▶ _WORK ORDER A_
In the text on juvenile arthritis treatment, how often did the girl in the first case need ophthalmology screening?
▶ _WORK ORDER B_
From the text on juvenile arthritis treatment, copy word for word the passage starting at "For this patient, clinicians" and ending at "to four months.".

▶ _TEXT_
_____
The goal with treatment, clearly, is disease remission, Ms. Kremer noted. “This may require rapid medication escalation to gain adequate control. We want to prevent joint damage and maintain as much normal function as we can. And of course, we want to avoid medication toxicity,” she said.
Treatment options include triamcinolone acetonide injections, disease-modifying anti-rheumatic drugs (DMARDs), methotrexate, leflunomide, sulfasalazine and hydroxychloroquine.
For this patient, clinicians designed a treatment plan that included an intraarticular triamcinolone injection with 10 mg/kg per day of naproxen until the swelling and pain resolved. The dose of triamcinolone is 1–2 mg per kilogram per joint, depending on the size of the joint and the child, she said. The patient was prescribed physical therapy and asked to follow up in three months. If the knee swelling came back, clinicians planned to add a DMARD, possibly with another injection.
Additionally, because the girl was at a high risk for eye inflammation, she needed to undergo ophthalmology screening every three to four months.
Case 2: Another case involved a 15-year-old softball player who had right wrist and elbow pain that began during the previous softball season. She was experiencing increasing stiffness and trouble holding a toothbrush in the morning. She had no fevers or night sweats, no gastrointestinal symptoms and no pulmonary symptoms.
On exam, she had decreased wrist extension on both sides, decreased elbow extension, the inability to straighten her elbow and swelling in all of the small joints in her hands. She was anemic, positive for rheumatoid factor and ANA antibodies, and had elevated ESR and CRP levels.
In this case, the differential diagnosis included juvenile arthritis, lupus, dermatomyositis, vasculitis, scleroderma, inflammatory bowel disease, infections, immunologic or metabolic causes, malignancies, mechanical causes and pain syndromes.
A repeat test was also positive for rheumatoid factor, but the lab results did not meet the criteria for lupus. X-rays showed osteopenia of the MCP, PIP and DIP joints, with carpal crowding of the wrist and osteopenia of the distal, radial and ulnar joints.
_____
▶ _EXTRACTED ENTRIES_
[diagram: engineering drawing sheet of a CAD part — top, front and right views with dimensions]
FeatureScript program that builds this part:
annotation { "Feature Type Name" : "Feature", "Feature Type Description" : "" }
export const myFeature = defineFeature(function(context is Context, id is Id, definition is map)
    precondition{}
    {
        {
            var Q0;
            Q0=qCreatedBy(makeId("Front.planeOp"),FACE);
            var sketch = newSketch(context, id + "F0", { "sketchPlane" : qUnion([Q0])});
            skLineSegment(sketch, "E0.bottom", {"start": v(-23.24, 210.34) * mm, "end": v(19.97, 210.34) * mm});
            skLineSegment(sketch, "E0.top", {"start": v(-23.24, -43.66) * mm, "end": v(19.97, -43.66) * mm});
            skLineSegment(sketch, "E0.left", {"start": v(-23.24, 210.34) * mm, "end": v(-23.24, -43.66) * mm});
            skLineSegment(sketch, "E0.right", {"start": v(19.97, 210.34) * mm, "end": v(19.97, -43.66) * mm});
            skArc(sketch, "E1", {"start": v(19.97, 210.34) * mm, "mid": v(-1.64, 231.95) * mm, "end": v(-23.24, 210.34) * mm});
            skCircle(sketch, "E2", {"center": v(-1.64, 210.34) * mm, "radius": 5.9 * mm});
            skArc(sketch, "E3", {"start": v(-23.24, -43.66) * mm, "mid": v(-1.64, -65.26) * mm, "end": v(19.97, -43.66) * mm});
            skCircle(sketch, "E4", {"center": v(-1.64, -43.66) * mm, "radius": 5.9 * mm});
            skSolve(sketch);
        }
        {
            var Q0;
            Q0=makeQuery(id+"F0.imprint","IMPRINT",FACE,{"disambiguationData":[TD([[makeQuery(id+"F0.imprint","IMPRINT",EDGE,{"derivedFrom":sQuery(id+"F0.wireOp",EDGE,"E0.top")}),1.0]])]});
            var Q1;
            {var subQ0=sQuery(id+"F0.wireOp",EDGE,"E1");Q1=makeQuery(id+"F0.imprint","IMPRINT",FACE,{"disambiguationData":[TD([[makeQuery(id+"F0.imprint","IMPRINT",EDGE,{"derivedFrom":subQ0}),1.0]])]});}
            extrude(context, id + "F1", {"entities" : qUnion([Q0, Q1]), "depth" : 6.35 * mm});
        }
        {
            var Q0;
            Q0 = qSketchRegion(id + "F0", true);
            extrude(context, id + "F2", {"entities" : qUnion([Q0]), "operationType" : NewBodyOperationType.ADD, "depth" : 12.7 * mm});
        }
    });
_____
▶ _ANSWER A_
Every three to four months.

▶ _ANSWER B_
For this patient, clinicians designed a treatment plan that included an intraarticular triamcinolone injection with 10 mg/kg per day of naproxen until the swelling and pain resolved. The dose of triamcinolone is 1–2 mg per kilogram per joint, depending on the size of the joint and the child, she said. The patient was prescribed physical therapy and asked to follow up in three months. If the knee swelling came back, clinicians planned to add a DMARD, possibly with another injection.
Additionally, because the girl was at a high risk for eye inflammation, she needed to undergo ophthalmology screening every three to four months.